Look through the listing underneath for "обработку", and copy every line that has it.

────

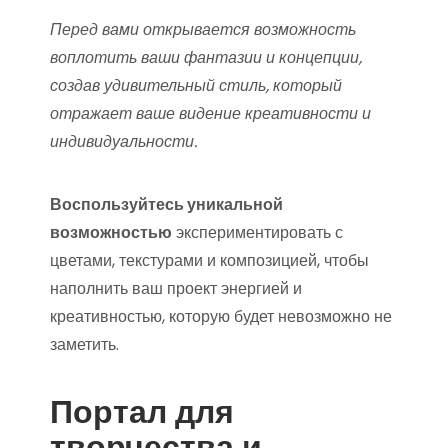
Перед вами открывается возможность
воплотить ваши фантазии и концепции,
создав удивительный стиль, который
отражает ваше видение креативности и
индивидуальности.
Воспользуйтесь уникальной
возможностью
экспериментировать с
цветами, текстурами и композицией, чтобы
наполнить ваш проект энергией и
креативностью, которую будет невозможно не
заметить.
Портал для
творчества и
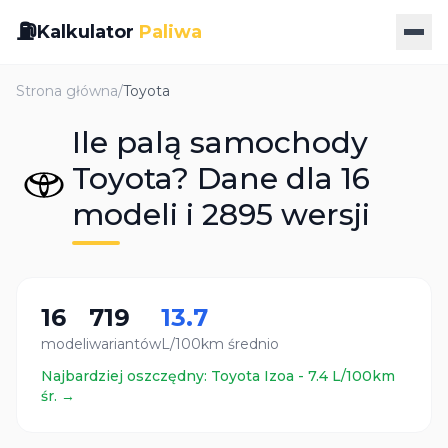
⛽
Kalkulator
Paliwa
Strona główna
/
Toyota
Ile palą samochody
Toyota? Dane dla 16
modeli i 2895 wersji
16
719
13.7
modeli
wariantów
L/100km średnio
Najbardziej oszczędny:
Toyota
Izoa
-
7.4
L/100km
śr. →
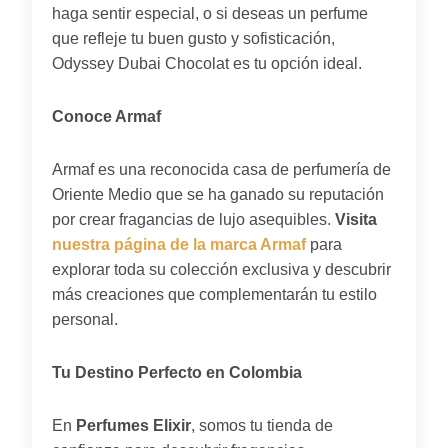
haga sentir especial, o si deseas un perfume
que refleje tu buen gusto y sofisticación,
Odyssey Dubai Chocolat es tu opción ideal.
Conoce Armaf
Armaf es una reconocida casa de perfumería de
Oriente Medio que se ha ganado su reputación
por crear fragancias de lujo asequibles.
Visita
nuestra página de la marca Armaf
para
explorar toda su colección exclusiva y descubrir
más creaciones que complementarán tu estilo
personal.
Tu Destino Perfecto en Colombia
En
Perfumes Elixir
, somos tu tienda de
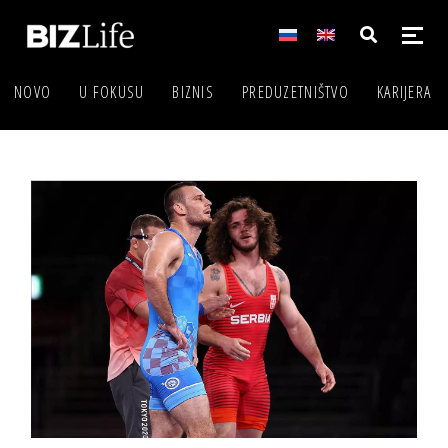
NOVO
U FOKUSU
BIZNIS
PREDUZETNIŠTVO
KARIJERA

────

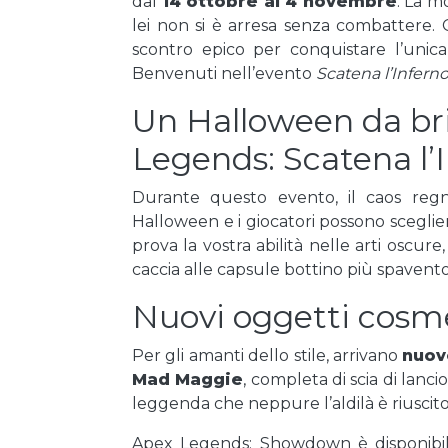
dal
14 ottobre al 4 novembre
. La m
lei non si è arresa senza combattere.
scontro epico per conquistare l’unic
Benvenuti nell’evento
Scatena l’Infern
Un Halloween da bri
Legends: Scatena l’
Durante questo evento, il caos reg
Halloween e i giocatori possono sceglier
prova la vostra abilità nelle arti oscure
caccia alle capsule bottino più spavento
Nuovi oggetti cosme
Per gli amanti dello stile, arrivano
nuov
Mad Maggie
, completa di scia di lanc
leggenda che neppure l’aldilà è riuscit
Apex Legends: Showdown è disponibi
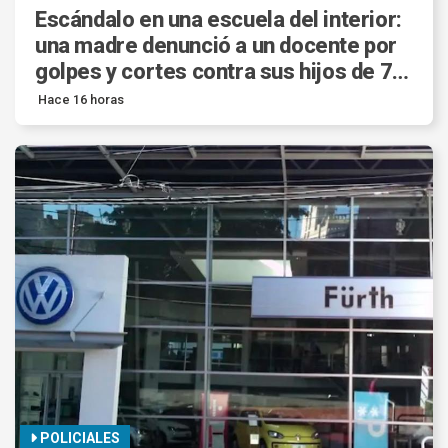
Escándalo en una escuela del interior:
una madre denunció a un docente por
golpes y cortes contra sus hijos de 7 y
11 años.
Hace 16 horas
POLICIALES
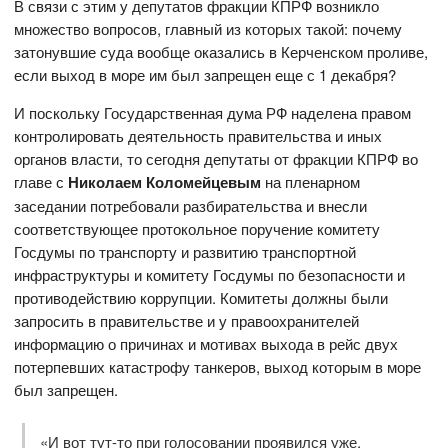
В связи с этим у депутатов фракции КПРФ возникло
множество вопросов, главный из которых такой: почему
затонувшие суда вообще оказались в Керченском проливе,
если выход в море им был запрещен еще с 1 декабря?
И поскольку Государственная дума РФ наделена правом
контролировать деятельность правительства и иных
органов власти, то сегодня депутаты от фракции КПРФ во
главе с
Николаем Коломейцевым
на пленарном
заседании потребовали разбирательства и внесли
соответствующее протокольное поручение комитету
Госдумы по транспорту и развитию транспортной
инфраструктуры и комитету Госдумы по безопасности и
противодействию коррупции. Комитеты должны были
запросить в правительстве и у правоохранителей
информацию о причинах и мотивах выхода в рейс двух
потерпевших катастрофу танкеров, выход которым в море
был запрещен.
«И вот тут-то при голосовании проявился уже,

────

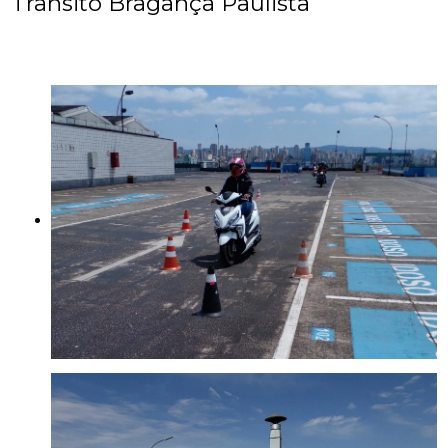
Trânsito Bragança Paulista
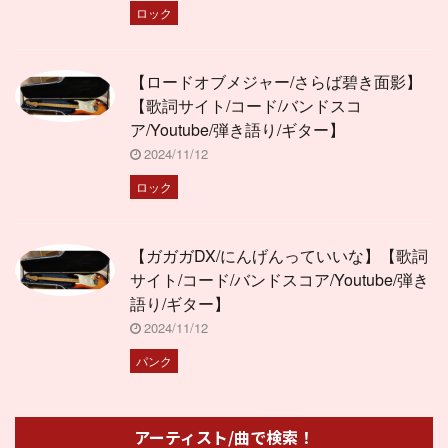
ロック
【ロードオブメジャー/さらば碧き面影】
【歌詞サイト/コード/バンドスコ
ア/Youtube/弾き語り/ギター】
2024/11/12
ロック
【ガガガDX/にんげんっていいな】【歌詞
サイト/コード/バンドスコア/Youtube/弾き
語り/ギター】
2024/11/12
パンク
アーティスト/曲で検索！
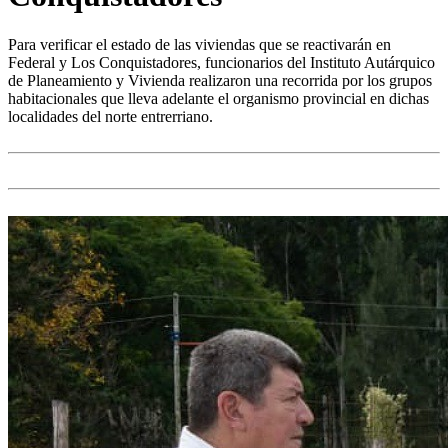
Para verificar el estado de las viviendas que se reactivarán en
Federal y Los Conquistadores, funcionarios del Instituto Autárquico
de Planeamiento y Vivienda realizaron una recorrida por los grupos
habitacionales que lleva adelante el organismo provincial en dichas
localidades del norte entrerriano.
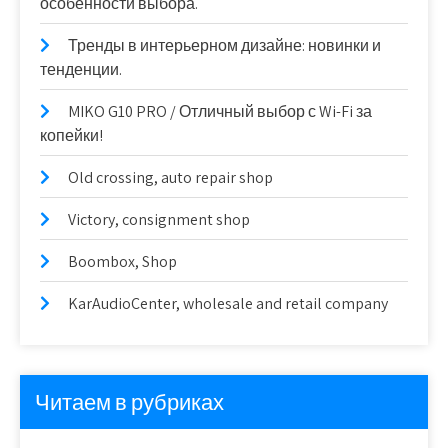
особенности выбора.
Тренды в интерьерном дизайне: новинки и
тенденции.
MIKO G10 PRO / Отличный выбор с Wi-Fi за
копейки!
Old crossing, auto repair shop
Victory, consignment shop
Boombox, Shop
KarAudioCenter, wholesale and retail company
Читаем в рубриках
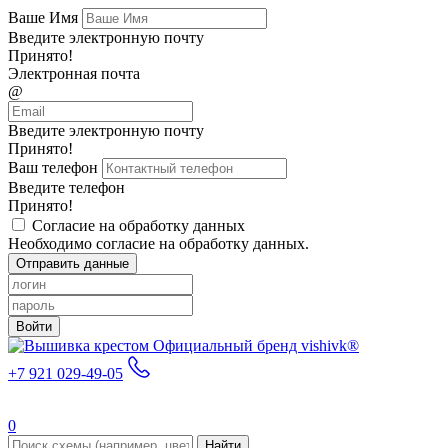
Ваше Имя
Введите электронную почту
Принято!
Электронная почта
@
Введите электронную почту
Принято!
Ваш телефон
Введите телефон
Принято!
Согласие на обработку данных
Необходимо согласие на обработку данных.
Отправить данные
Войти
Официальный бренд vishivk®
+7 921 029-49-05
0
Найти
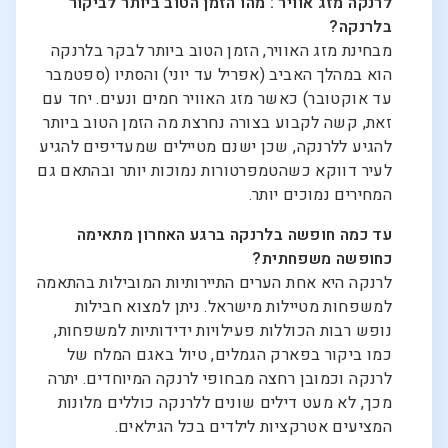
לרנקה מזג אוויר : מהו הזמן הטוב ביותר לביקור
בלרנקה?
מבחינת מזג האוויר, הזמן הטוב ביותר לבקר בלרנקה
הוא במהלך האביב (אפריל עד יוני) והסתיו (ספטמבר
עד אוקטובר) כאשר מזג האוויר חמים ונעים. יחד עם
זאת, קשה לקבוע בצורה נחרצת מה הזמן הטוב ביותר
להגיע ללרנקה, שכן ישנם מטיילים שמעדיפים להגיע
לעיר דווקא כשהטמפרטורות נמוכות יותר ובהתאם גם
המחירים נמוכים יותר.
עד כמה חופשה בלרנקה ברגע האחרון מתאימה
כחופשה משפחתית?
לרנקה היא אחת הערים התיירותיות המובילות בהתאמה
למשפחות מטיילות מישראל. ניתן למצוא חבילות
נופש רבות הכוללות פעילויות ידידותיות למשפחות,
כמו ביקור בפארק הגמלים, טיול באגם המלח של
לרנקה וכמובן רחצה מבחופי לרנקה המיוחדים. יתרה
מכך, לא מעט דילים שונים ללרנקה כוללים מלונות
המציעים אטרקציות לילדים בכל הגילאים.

────

**The completed task:**
Согласие на обработку данных
Необходимо согласие на обработку данных.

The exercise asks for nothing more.